IM will refer the excellent book "The Biotech Investor" by Tom Abate (Owl Books, 2003, New York) again. IM also tries to reserve his time to read it through, no matter it is a dense collection of biotech and marketing facts.
In the preface of this book Tom Abate says:
"Biotechnology is an experimental field. Only a handful of of biotech companies currently have products on the market. The vast majority of biotech firms run at a loss during long developmental cycles aimed at proving their founding thesis. Experiments take time, and they often fail. Even when experiments have been done, and their results analyzed and presented at scientific meetings, biotech medicines undergo an excruciating process of regulatory review the can lead to approval, rejection or demands for more testing...In biotech time, development horizons strech for years, even decades."
This is familiar for every modern biotech researchers. Dr. Abate refers medicine research but relatively similar problems may arise when a novel microbiological analyse method is the subject of the research. Approval is then depending not on the health of the customers but the potential markets (IM's opinion). IM still thinks that such a development task can be fulfilled in only years, but marketing may be a challenging task, indeed.
Contacts between paper industry personnel and biotech researchers shall be developed.

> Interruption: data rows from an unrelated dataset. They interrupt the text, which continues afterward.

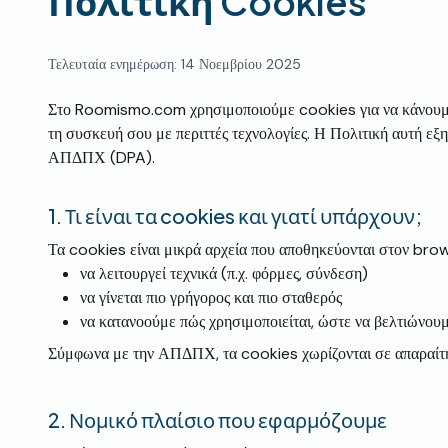
Πολιτική Cookies
Τελευταία ενημέρωση: 14 Νοεμβρίου 2025
Στο Roomismo.com χρησιμοποιούμε cookies για να κάνουμε τ
τη συσκευή σου με περιττές τεχνολογίες. Η Πολιτική αυτή εξ
ΑΠΔΠΧ (DPA).
1.
Τι είναι τα cookies και γιατί υπάρχουν;
Τα cookies είναι μικρά αρχεία που αποθηκεύονται στον brow
να λειτουργεί τεχνικά (π.χ. φόρμες, σύνδεση)
να γίνεται πιο γρήγορος και πιο σταθερός
να κατανοούμε πώς χρησιμοποιείται, ώστε να βελτιώνουμ
Σύμφωνα με την ΑΠΔΠΧ, τα cookies χωρίζονται σε απαραίτητα
2.
Νομικό πλαίσιο που εφαρμόζουμε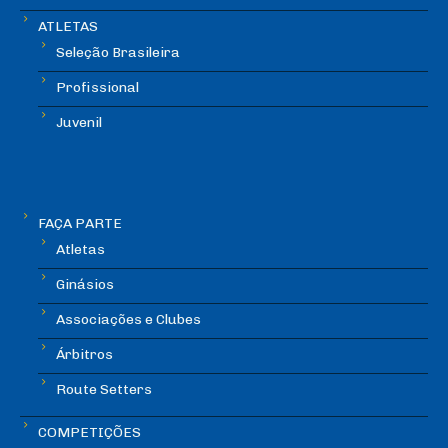
ATLETAS
Seleção Brasileira
Profissional
Juvenil
FAÇA PARTE
Atletas
Ginásios
Associações e Clubes
Árbitros
Route Setters
COMPETIÇÕES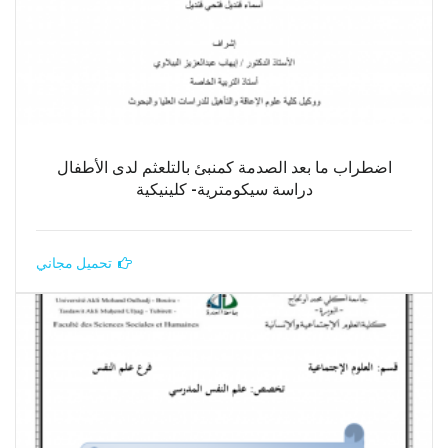
اضطراب ما بعد الصدمة كمنبئ بالتلعثم لدى الأطفال
دراسة سيكومترية- كلينيكية
تحميل مجاني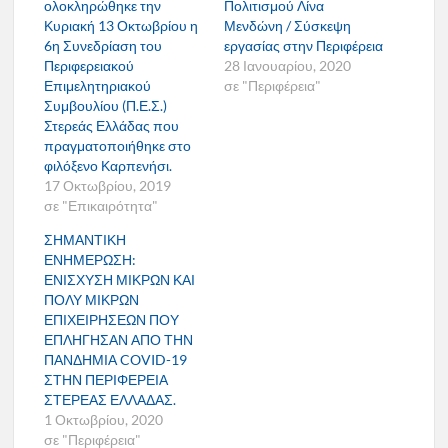
ολοκληρώθηκε την
Πολιτισμού Λίνα
Κυριακή 13 Οκτωβρίου η
Μενδώνη / Σύσκεψη
6η Συνεδρίαση του
εργασίας στην Περιφέρεια
Περιφερειακού
28 Ιανουαρίου, 2020
Επιμελητηριακού
σε "Περιφέρεια"
Συμβουλίου (Π.Ε.Σ.)
Στερεάς Ελλάδας που
πραγματοποιήθηκε στο
φιλόξενο Καρπενήσι.
17 Οκτωβρίου, 2019
σε "Επικαιρότητα"
ΣΗΜΑΝΤΙΚΗ
ΕΝΗΜΕΡΩΣΗ:
ΕΝΙΣΧΥΣΗ ΜΙΚΡΩΝ ΚΑΙ
ΠΟΛΥ ΜΙΚΡΩΝ
ΕΠΙΧΕΙΡΗΣΕΩΝ ΠΟΥ
ΕΠΛΗΓΗΣΑΝ ΑΠΟ ΤΗΝ
ΠΑΝΔΗΜΙΑ COVID-19
ΣΤΗΝ ΠΕΡΙΦΕΡΕΙΑ
ΣΤΕΡΕΑΣ ΕΛΛΑΔΑΣ.
1 Οκτωβρίου, 2020
σε "Περιφέρεια"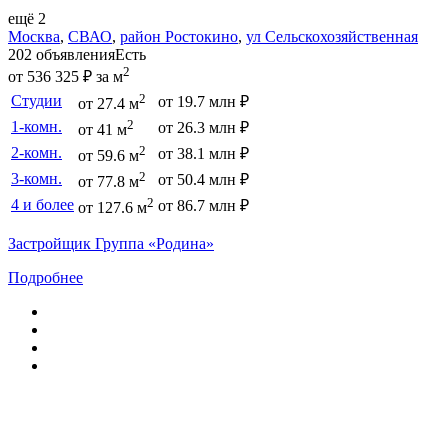
ещё 2
Москва
,
СВАО
,
район Ростокино
,
ул Сельскохозяйственная
202 объявления
Есть
2
от 536 325 ₽ за м
2
Студии
от 19.7 млн ₽
от 27.4 м
2
1-комн.
от 26.3 млн ₽
от 41 м
2
2-комн.
от 38.1 млн ₽
от 59.6 м
2
3-комн.
от 50.4 млн ₽
от 77.8 м
2
4 и более
от 86.7 млн ₽
от 127.6 м
Застройщик Группа «Родина»
Подробнее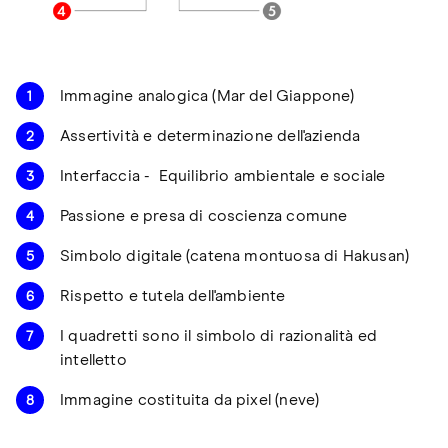
Immagine analogica (Mar del Giappone)
Assertività e determinazione dell'azienda
Interfaccia - Equilibrio ambientale e sociale
Passione e presa di coscienza comune
Simbolo digitale (catena montuosa di Hakusan)
Rispetto e tutela dell'ambiente
I quadretti sono il simbolo di razionalità ed
intelletto
Immagine costituita da pixel (neve)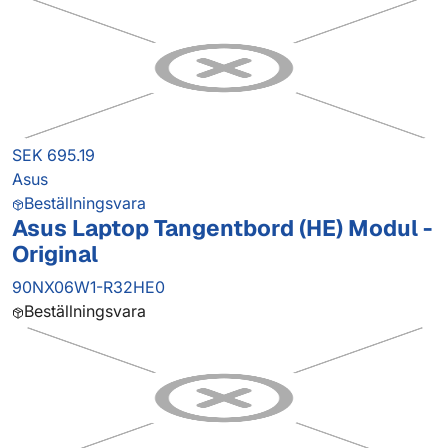
SEK 695.19
Asus
Beställningsvara
Asus Laptop Tangentbord (HE) Modul -
Original
90NX06W1-R32HE0
Beställningsvara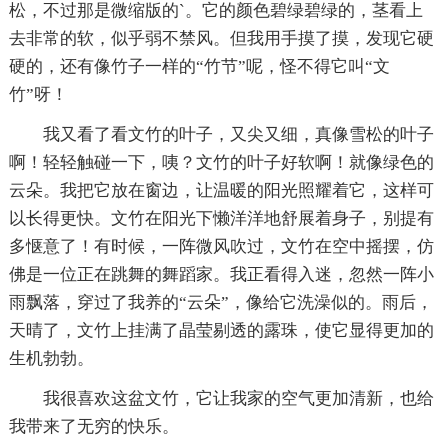
松，不过那是微缩版的`。它的颜色碧绿碧绿的，茎看上
去非常的软，似乎弱不禁风。但我用手摸了摸，发现它硬
硬的，还有像竹子一样的“竹节”呢，怪不得它叫“文
竹”呀！
我又看了看文竹的叶子，又尖又细，真像雪松的叶子
啊！轻轻触碰一下，咦？文竹的叶子好软啊！就像绿色的
云朵。我把它放在窗边，让温暖的阳光照耀着它，这样可
以长得更快。文竹在阳光下懒洋洋地舒展着身子，别提有
多惬意了！有时候，一阵微风吹过，文竹在空中摇摆，仿
佛是一位正在跳舞的舞蹈家。我正看得入迷，忽然一阵小
雨飘落，穿过了我养的“云朵”，像给它洗澡似的。雨后，
天晴了，文竹上挂满了晶莹剔透的露珠，使它显得更加的
生机勃勃。
我很喜欢这盆文竹，它让我家的空气更加清新，也给
我带来了无穷的快乐。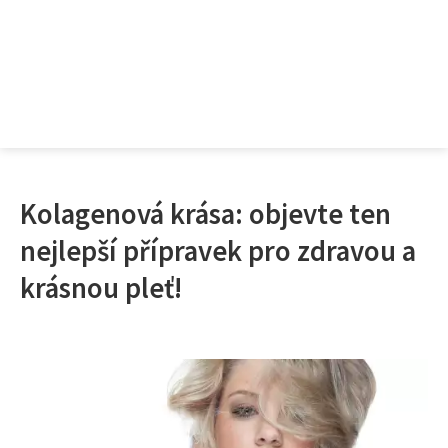
Kolagenová krása: objevte ten
nejlepší přípravek pro zdravou a
krásnou pleť!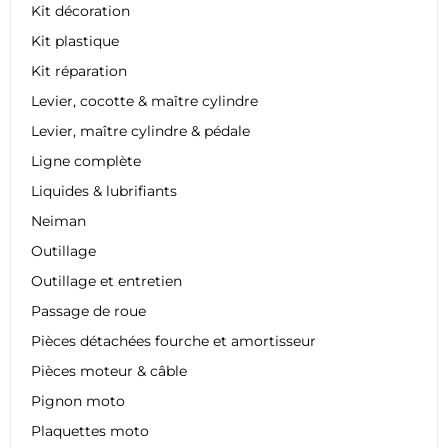
Kit décoration
Kit plastique
Kit réparation
Levier, cocotte & maître cylindre
Levier, maître cylindre & pédale
Ligne complète
Liquides & lubrifiants
Neiman
Outillage
Outillage et entretien
Passage de roue
Pièces détachées fourche et amortisseur
Pièces moteur & câble
Pignon moto
Plaquettes moto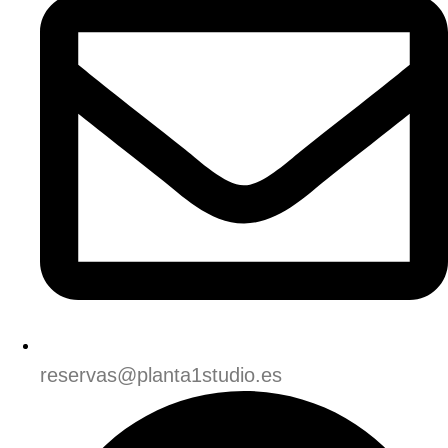
reservas@planta1studio.es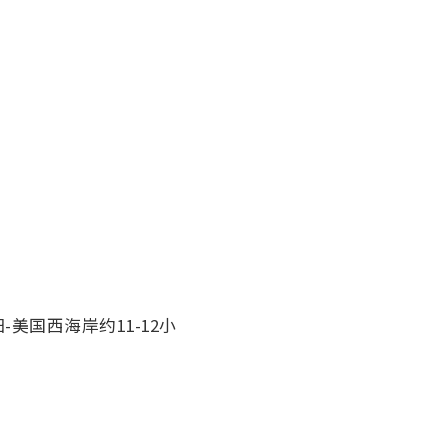
美国西海岸约11-12小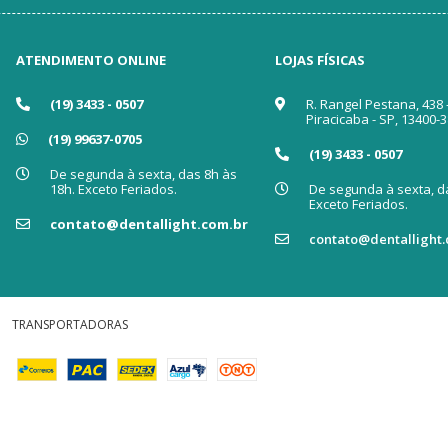
ATENDIMENTO ONLINE
LOJAS FÍSICAS
(19) 3433 - 0507
R. Rangel Pestana, 438 
Piracicaba - SP, 13400-
(19) 99637-0705
(19) 3433 - 0507
De segunda à sexta, das 8h às
18h. Exceto Feriados.
De segunda à sexta, da
Exceto Feriados.
contato@dentallight.com.br
contato@dentallight.
TRANSPORTADORAS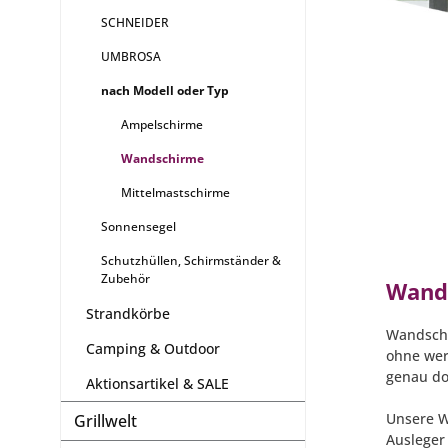
SCHNEIDER
UMBROSA
nach Modell oder Typ
Ampelschirme
Wandschirme
Mittelmastschirme
Sonnensegel
Schutzhüllen, Schirmständer &
Zubehör
Wands
Strandkörbe
Wandschi
Camping & Outdoor
ohne wer
genau do
Aktionsartikel & SALE
Unsere W
Grillwelt
Ausleger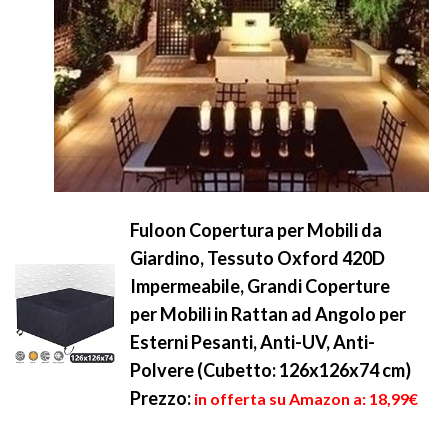
Fuloon Copertura per Mobili da
Giardino, Tessuto Oxford 420D
Impermeabile, Grandi Coperture
per Mobili in Rattan ad Angolo per
Esterni Pesanti, Anti-UV, Anti-
Polvere (Cubetto: 126x126x74 cm)
Prezzo:
in offerta su Amazon a: 18,99€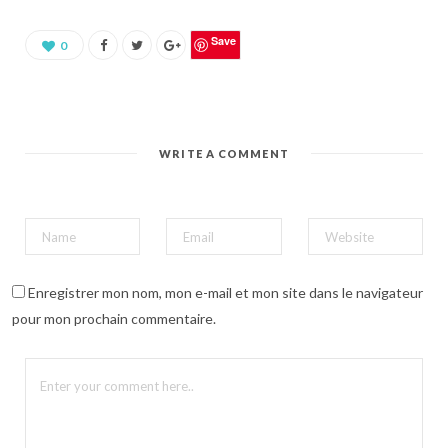
u
r
p
a
Save
0
r
t
a
g
e
r
s
u
WRITE A COMMENT
r
P
i
n
t
e
r
e
s
t
(
Enregistrer mon nom, mon e-mail et mon site dans le navigateur
o
u
pour mon prochain commentaire.
v
r
e
d
a
n
s
u
n
e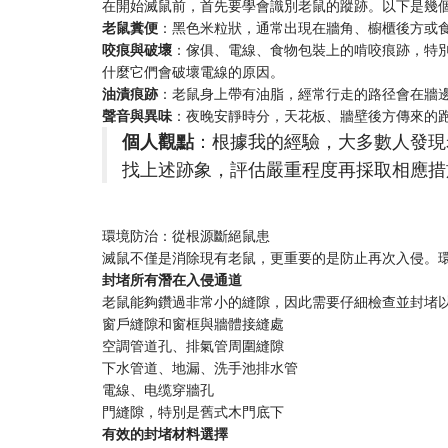
在開始滅鼠前，首先要學會識別老鼠的蹤跡。以下是幾
​老鼠糞便​
​：黑色米粒狀，通常出現在牆角、櫥櫃後方或
​咬痕與破壞​
​：傢俱、電線、食物包裝上的啃咬痕跡，特
什麼它們會破壞電線的原因。
​油漬痕跡​
​：老鼠身上帶有油脂，經常行走的路径會在牆
​聲音與異味​
​：夜晚安靜時分，天花板、牆壁後方傳來的
​個人觀點​
​：根據我的經驗，大多數人發
找上述跡象，評估嚴重程度再採取相應措
環境防治：從根源斷絕鼠患
滅鼠不僅是消除現有老鼠，更重要的是防止再次入侵。
​封堵所有潛在入侵通道​
老鼠能夠鑽過非常小的縫隙，因此需要仔細檢查並封堵
窗戶縫隙和窗框與牆體接縫處
空調管道孔、排氣管周圍縫隙
下水管道、地漏、洗手池排水管
電線、电缆穿牆孔
門縫隙，特別是舊式木門底下
​有效的封堵材料選擇​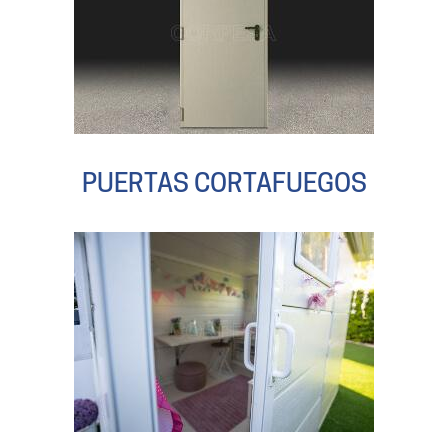
PUERTAS CORTAFUEGOS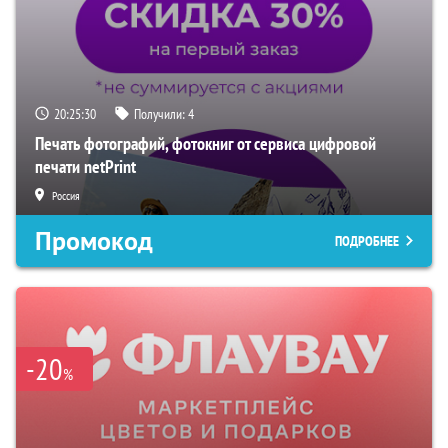
20:25:29
Получили:
4
Печать фотографий, фотокниг от сервиса цифровой
печати netPrint
Россия
Промокод
ПОДРОБНЕЕ
-20
%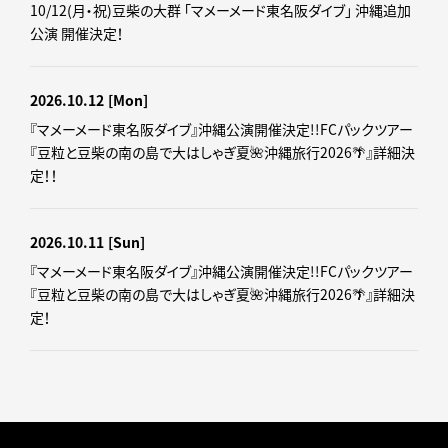
10/12(月・祝)豆柴の大群 「マメーメード東名阪ダイブ」 沖縄追加
公演 開催決定！
2026.10.12
[Mon]
『マメーメード東名阪ダイブ』沖縄公演開催決定!!FCパックツアー
『豆粒と豆柴の南の島で大はしゃぎ夏🌺沖縄旅行2026🌴』詳細決
定！！
2026.10.11
[Sun]
『マメーメード東名阪ダイブ』沖縄公演開催決定!!FCパックツアー
『豆粒と豆柴の南の島で大はしゃぎ夏🌺沖縄旅行2026🌴』詳細決
定！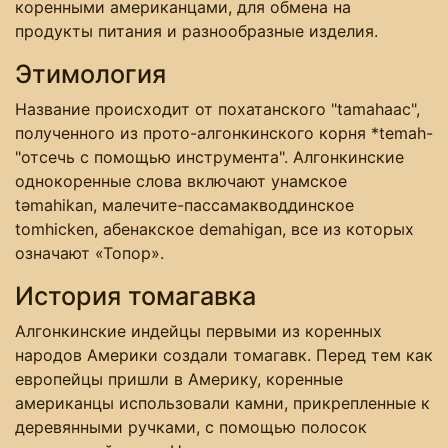
коренными американцами, для обмена на
продукты питания и разнообразные изделия.
Этимология
Название происходит от похатанского "tamahaac",
полученного из прото-алгонкинского корня *temah-
"отсечь с помощью инструмента". Алгонкинские
однокоренные слова включают унамское
təmahikan, малечите-пассамакводдинское
tomhicken, абенакское demahigan, все из которых
означают «Топор».
История томагавка
Алгонкинские индейцы первыми из коренных
народов Америки создали томагавк. Перед тем как
европейцы пришли в Америку, коренные
американцы использовали камни, прикрепленные к
деревянными ручками, с помощью полосок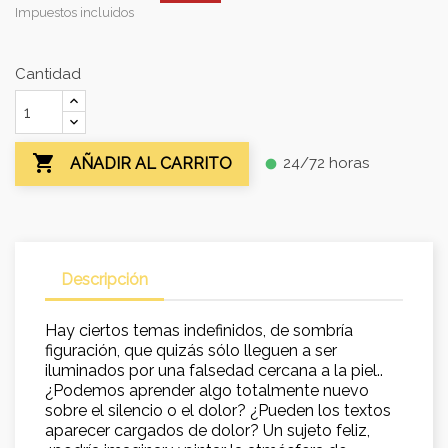
Impuestos incluidos
Cantidad

24/72 horas
AÑADIR AL CARRITO
fiber_manual_record
Descripción
Hay ciertos temas indefinidos, de sombría
figuración, que quizás sólo lleguen a ser
iluminados por una falsedad cercana a la piel..
¿Podemos aprender algo totalmente nuevo
sobre el silencio o el dolor? ¿Pueden los textos
aparecer cargados de dolor? Un sujeto feliz,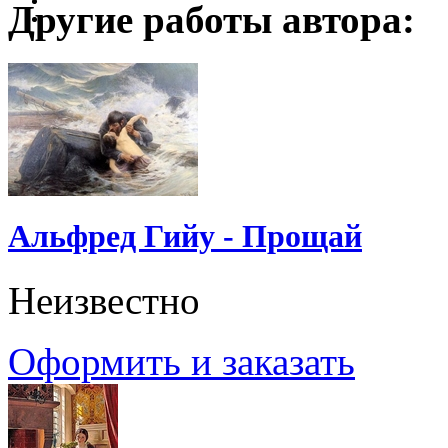
Другие работы автора:
Альфред Гийу - Прощай
Неизвестно
Оформить и заказать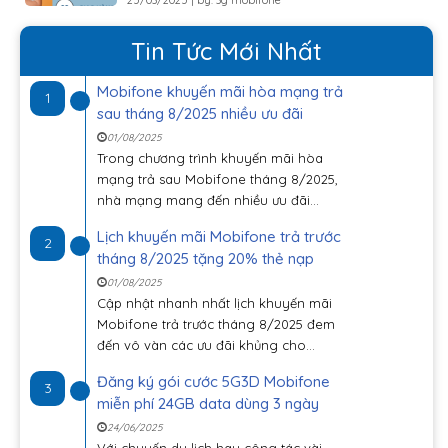
Tin Tức Mới Nhất
Mobifone khuyến mãi hòa mạng trả
1
sau tháng 8/2025 nhiều ưu đãi
01/08/2025
Trong chương trình khuyến mãi hòa
mạng trả sau Mobifone tháng 8/2025,
nhà mạng mang đến nhiều ưu đãi...
Lịch khuyến mãi Mobifone trả trước
2
tháng 8/2025 tặng 20% thẻ nạp
01/08/2025
Cập nhật nhanh nhất lịch khuyến mãi
Mobifone trả trước tháng 8/2025 đem
đến vô vàn các ưu đãi khủng cho...
Đăng ký gói cước 5G3D Mobifone
3
miễn phí 24GB data dùng 3 ngày
24/06/2025
Với chuyến du lịch hay công tác vài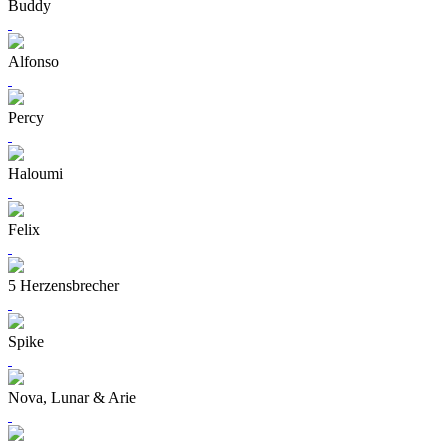
Buddy
Alfonso
Percy
Haloumi
Felix
5 Herzensbrecher
Spike
Nova, Lunar & Arie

There are other alternatives than the traditional fairs and exhibitions: discussions in Internet blogs, nings etc. would help significantly to present all modern microbiological tools and evaluate their use in paper industry microbiology. Unfortunately the main problem, time, still stays, even gets worser: people tend to be in a hurry in their working life today. To reserve a period, even short, to investigate new methods will still be worth to do!